That leaves plenty of room for interpretation, and Todd writes this woman as a black, lesbian healer, who—surprise surprise—is useful to those in power only until they get themselves in trouble and need somebody to blame. Todd follows the arc of Sycorax’s life, the rise of her reputation as a sort of shaman-doctor bringing her financial comfort and fame, her romantic partnership with a female assistant, and her run-ins with the sometimes embarrassing, sometimes vicious behavior of powerful men. The play hops between this progression and her voyage to the island, her punishment as a scapegoat for the vanities and waste of the governor of Algiers. Imprisoned, oddly, on the ship’s deck, sailors eye her warily, telling piggish jokes and sexist stories and urging one particularly wimpy looking deckhand to use her as he will.

Acting ability ranges widely—the all-female cast handles male roles with varying success, though the caricatured feel of many of the masculine roles doesn’t seem out of place, since Todd’s text has nothing nice to say about any of them. Azure Osborne-Lee’s sturdy, resolute Sycorax contrasts with Feliz Dia McDonald’s puckish, sharp-toothed Ariel, and Noelle Fitzsimmons, as Sycorax’s lover Clare, radiates a goofy sweetness that makes the relationship feel genuine….

The story itself is interesting, though the bawdy sailor talk sometimes drags, and there’s a female circumcision scene that somehow manages to be both yucky, inoffensive, and unclear (a peek at the program clarified what was going on). Todd writes a rich life for Sycorax, but there are a few confusing points. In her portrayal of Ariel and Sycorax’s relationship, Ariel appears to have lent magical power to Sycorax most of her life, jealously criticizing and sabotaging her relationships. The spirit, in spite of his apparent position of power, seems to profess that he is serving Sycorax—this falls in line with Shakespeare’s text, but leaves unanswered questions about how Sycorax is able to eventually trap him and how Prospero is able to control him later.

Another question that must be asked of this feminist response to The Tempest is why Todd doesn’t address the issue of Prospero’s daughter, Miranda.
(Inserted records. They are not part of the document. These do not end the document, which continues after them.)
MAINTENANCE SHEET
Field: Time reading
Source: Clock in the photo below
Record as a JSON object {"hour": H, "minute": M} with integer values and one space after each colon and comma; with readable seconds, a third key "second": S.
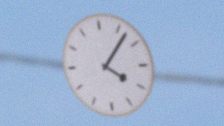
{"hour": 4, "minute": 7}
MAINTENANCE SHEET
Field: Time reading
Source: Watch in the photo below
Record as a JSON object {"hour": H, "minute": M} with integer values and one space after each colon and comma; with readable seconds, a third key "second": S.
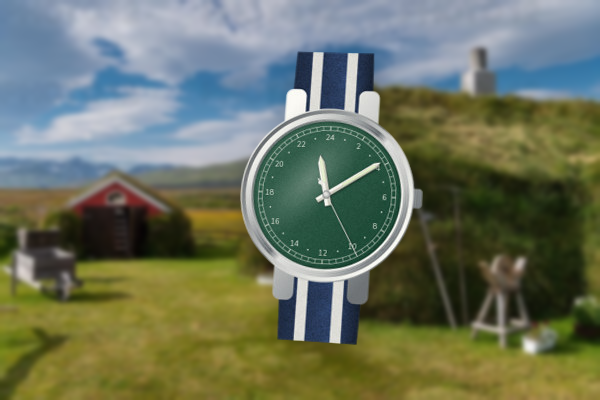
{"hour": 23, "minute": 9, "second": 25}
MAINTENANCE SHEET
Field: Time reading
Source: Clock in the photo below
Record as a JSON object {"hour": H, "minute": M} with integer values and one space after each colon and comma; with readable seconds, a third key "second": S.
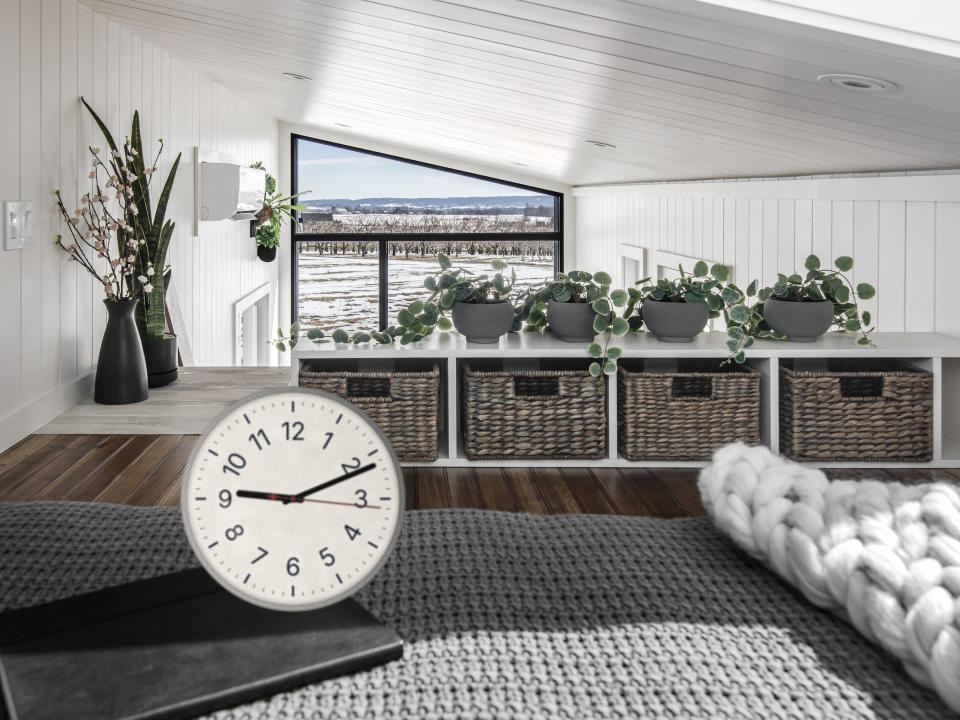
{"hour": 9, "minute": 11, "second": 16}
In her brief appearances in Sycorax, Miranda is still a dreamy, dopey teenager, in thrall to the only two men she has ever known—her father and Caliban. The play closes with an imagined scene between Caliban and Miranda, taking place before the time of The Tempest, an apparently mutually romantic moment, (perhaps meant to portray what Prospero implied was Caliban’s attempted rape of the girl). The scene ties up Todd’s story nicely, as Caliban tells the story of his mother and father, mirroring Sycorax’s own fantastical self-penned origin story earlier in the play. Todd mostly maintains a sharp focus on Sycorax, but this final scene leaves one wondering why the black, lesbian healer got a voice, while poor Miranda was left as tongue-tied as ever.

Todd and the Weird Sisters have created a rich slice of one woman’s world. Sycorax may not be a particularly direct critique of The Tempest, but it fills in a gap in one of Shakespeare’s universes, an interesting exercise for a Bard-focused theater group.